Me sentía avergonzada. Siempre que te transformas en un animal nuevo, resulta muy difícil controlar su mente instintiva. Por ejemplo, cuando me transformé en cocodrilo, por muy mentalizada que estuviese, me invadieron unas ganas terribles de zamparme al chaval.

En cualquier caso, la gaviota no debería suponer ningún problema porque no era la primera vez que adoptaba esa forma y conocía su mente.

<¿Estás bien, Rachel?, insistió Tobías.>

<Sí, sí… claro que estoy bien. Pero estaría mejor si dejarais de preguntármelo a cada segundo. Estoy bien, ¿vale?>

Sin embargo, notaba algo raro, no era como las otras veces en las que la mente del animal se impone al principio. Seguiro que no era relevante, tan sólo una pérdida de concentración momentánea.

«Todo va a salir bien», me repetía a mí misma para convencerme.

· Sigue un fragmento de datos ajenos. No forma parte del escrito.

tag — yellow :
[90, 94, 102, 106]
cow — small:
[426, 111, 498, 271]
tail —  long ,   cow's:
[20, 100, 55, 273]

<¿Sabes cómo llegar a la playa desde aquí?>

<Pues claro que sé cómo llegar>, contesté, enfadada sin motivo.

<Bueeeno. Nos vemos allí.>

Tobías se fue enseguida. Si hay una cosa en este mundo que la gaviota sabe hacer es encontrar la playa.

Sin embargo estaba de un humor de perros. Algo extraño estaba sucediendo y no tenía pinta de mejorar.